Yes, everyone has a story to tell. Yes, people's anecdotes can be entertaining. Yes, Chris Evans does it brilliantly. No, I don't say that anyone who wants to natter on about their student days or a job they once had should be slung out of fandom; I'd have to go myself, for one.
But I would like to see more acclaim for what is unique to the medium we are using: Drunkard's Talk, punted out whenever Edwards wants to stir things up a bit; Drygulch, full of topical references and inconsequential ephemera; Ansible, often distributed on the same day the last page is typed. Yes, I know none of these are exactly languishing unloved in the gutters of fandom, but still, I don't think they're appreciated enough. Let's cover the ground with autumn feuilletons, indulge our momentary whims, and stab each other repeatedly in the back; let's try for a fandom full of surprises, one that doesn't take itself so seriously. And let the big genzines publish only stuff that is genuinely good.
Yes, Frank, you've been around longer than I have and you can tell me it ain't so goddam easy. Yeah, I know all that too. I may not have been in fandom as long as you have, but fandom is not alone in being fairly tedious most of the time, let me tell you. When I was a student we ...
But soft ... I do think an apa is one place where the sunrise element could come off, where instant karma has a chance of taking over. Well, yes, Frank, the WP isn't exactly like that ... but hell, Frank, I know you're a fellow Margaret Welbank fan. And it seems to me that her WP stuff is exactly the sort of Instant fanwriting we need. Yes, The Collected Welbank of 1993 would probably amount to two and a half articles and a comic strip -- all the rest would be bounced out as too time-bound -- but it's good at the time you read it. No, she doesn't write about Burning Fannish Issues, or this morning's Guardian leader, but she's topical all the same. She writes about what's in her head at the moment of writing; if she has second thoughts she amends it all in the margin. Fanzines and their analogues are about the only printed medium capable of such immediacy, so why don't we see it more often?

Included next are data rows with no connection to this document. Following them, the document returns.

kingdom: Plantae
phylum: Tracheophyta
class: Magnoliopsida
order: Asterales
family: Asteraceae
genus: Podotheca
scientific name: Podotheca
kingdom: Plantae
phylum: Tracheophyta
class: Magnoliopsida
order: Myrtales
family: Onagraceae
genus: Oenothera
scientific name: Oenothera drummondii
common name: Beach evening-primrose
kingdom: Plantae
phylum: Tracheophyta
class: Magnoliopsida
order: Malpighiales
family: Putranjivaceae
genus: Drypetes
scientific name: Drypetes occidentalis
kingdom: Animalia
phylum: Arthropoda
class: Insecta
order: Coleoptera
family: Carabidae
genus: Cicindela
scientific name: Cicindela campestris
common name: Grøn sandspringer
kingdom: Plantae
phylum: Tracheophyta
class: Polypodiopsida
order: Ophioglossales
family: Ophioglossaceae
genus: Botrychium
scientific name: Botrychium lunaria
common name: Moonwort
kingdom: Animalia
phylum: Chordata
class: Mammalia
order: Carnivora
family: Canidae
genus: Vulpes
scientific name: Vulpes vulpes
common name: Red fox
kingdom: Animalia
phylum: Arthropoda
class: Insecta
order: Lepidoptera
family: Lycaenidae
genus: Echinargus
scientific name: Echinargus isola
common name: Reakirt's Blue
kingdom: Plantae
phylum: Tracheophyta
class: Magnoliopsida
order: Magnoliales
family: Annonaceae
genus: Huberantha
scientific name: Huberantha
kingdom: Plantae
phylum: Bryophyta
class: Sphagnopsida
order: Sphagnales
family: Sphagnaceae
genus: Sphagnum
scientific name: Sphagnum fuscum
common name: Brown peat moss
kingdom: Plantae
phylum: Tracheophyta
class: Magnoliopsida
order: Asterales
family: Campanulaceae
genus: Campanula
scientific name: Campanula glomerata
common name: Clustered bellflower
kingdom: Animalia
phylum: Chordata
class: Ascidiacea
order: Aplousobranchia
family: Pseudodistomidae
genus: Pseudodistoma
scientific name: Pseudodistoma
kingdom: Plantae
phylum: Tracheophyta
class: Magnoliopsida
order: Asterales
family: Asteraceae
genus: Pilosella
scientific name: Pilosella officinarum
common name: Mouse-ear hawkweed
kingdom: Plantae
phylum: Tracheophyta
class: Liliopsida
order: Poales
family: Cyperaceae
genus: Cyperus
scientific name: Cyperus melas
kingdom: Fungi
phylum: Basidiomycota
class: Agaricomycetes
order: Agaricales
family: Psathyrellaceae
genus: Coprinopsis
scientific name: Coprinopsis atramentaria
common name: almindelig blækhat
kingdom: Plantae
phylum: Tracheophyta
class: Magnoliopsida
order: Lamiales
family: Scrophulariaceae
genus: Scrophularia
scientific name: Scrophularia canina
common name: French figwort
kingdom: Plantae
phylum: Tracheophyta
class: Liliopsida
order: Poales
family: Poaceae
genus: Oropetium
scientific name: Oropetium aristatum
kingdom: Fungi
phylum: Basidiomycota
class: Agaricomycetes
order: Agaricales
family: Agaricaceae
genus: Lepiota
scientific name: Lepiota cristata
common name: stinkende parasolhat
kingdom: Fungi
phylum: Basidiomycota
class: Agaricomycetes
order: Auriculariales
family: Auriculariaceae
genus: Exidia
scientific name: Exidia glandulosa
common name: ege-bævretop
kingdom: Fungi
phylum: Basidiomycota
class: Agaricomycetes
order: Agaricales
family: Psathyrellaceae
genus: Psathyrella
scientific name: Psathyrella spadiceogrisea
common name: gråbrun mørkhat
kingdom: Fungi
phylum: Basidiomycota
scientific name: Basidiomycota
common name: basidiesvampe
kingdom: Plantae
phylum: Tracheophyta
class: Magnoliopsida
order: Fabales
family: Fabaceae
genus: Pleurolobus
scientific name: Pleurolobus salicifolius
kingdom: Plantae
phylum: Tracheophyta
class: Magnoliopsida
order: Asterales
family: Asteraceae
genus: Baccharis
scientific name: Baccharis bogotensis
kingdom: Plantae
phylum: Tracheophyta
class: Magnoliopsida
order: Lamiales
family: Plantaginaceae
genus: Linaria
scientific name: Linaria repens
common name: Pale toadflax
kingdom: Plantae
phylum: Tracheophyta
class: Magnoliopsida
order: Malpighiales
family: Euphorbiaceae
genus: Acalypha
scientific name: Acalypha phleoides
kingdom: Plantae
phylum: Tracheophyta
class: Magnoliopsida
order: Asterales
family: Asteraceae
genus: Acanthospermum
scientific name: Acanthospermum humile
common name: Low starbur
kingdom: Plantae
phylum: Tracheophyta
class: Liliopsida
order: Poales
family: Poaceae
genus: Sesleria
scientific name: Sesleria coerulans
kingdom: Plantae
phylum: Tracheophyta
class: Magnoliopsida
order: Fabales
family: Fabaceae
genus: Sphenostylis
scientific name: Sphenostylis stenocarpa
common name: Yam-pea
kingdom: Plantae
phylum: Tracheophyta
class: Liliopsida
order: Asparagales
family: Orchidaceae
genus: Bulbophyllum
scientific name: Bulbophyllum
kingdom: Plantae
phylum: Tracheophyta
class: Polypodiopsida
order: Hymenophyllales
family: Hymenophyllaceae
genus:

I mean, we can't all get into Rob Hansen's British Blockbuster Anthology, 2003, so why even try?
Now that is another four-page subject, so I'd better stop. 'Bye, Frank, nice to have seen you. I'd see you to the bus stop but I think I'd rather go and have a bath ...
HELLO FRANK comes from Abigail Frost, 69 Robin Hood Gardens, Cotton Street, London E14, who promises to do something more interesting next time. Produced for FRANK'S APA, with maybe one extra copy for Simon Ounsley, though personally I suggest to him that even if he thinks apas are elitist, it's a lot more elitist to not join one on those grounds but still expect people to send you their apazines just because you are who you are. And where's your bloody fanzine then eh, at least I'm producing something which is more than you are, I made you Ounsley, it was my pen or typewriter that first dubbed you Our Greatest Living Fanwriter (though at this rate it's going to have to assume you're dead) and Simon, I CAN BREAK YOU TOO!
* Extended masthead picture caption: (Under the typing I am wearing a low-cut split-to-the-thigh gown, and boots with knives sticking out of the heels.)